Londres, 10 jun (EFE).- La Policía de la región británica de Irlanda del Norte (PSNI, en inglés) alertó este miércoles de que, a raíz de los recientes disturbios antiinmigración sucedidos en Belfast tras el apuñalamiento de un hombre por un ciudadano sudanés, se han compartido datos de contacto y señalado viviendas incitando a nuevas protestas.

«Destacar propiedades de esta manera es totalmente inaceptable», aseguraron las autoridades norirlandesas, que comentaron haber recibido llamadas de familias, propietarios, vecinos y otros miembros de la comunidad local «que están angustiados como consecuencia de esta actividad irresponsable».

De acuerdo con la PSNI, este tipo de acciones «pone vidas en riesgo y debe parar».
También incidió en que compartir información personal en línea con la intención de poner en peligro a otros; así como publicar o distribuir material que pudiera categorizarse como «amenazante o abusivo», podrían estar incurriendo en un delito e investigarán cualquier publicación de este tipo que llegue a su conocimiento.
Este llamamiento de la policía sucede después de que, durante la noche del martes, se sucedieran en Belfast incidentes violentos que degeneraron en incendios de viviendas donde presumiblemente se alojaban inmigrantes, además de autobuses y mobiliario urbano vandalizado.
Los disturbios antiinmigración tomaron Belfast como respuesta al apuñalamiento de Stephen Ogilvy a manos del sudanés Hadi Alodid, de 30 años, durante la noche del lunes, que le ha provocado la pérdida de un ojo y le ha dejado heridas en su cuello y la espalda.
Este miércoles saltaron a las redes sociales capturas de Facebook que revelaban una lista de «viviendas de múltiple ocupación» (HMO, en inglés) señaladas como potencial objetivo de nuevas protestas en Belfast y alrededores, con el nombre de la calle, el número y el código postal.

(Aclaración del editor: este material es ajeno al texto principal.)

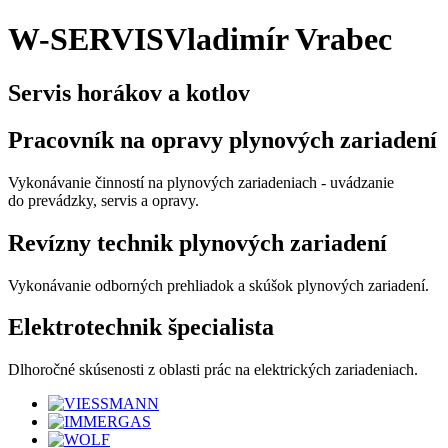
W-SERVIS
Vladimír Vrabec
Servis horákov a kotlov
Pracovník na opravy plynových zariadení
Vykonávanie činností na plynových zariadeniach - uvádzanie
do prevádzky, servis a opravy.
Revízny technik plynových zariadení
Vykonávanie odborných prehliadok a skúšok plynových zariadení.
Elektrotechnik špecialista
Dlhoročné skúsenosti z oblasti prác na elektrických zariadeniach.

Por su parte, el agitador británico de extrema derecha Tommy Robinson compartió este miércoles en su red social X una publicación de la cuenta @IrishPatriot91 llamando a una protesta a última hora de la tarde contra un conjunto de casas en Coleraine, una localidad norirlandesa a 90 kilómetros de Belfast.
La publicación incluía el nombre de la calle, cerca de un campus universitario, un mapa de la localidad con la dirección marcada y detallaba datos de sus habitantes: «17 viviendas de múltiple ocupación, 67 personas, un área pequeña».
«Únete a nosotros esta noche a las 7 de la tarde (18:00 GMT) mientras los residentes locales hacen oír sus voces. Acude. Mantente unido. Sé escuchado», continuaba.
De acuerdo con la BBC, entre 90 y 100 personas habían acudido -llamados por las redes sociales- a esta protesta en Coleraine, con decena de agentes de policía presentes intentando bloquear la entrada a las casas a los manifestantes.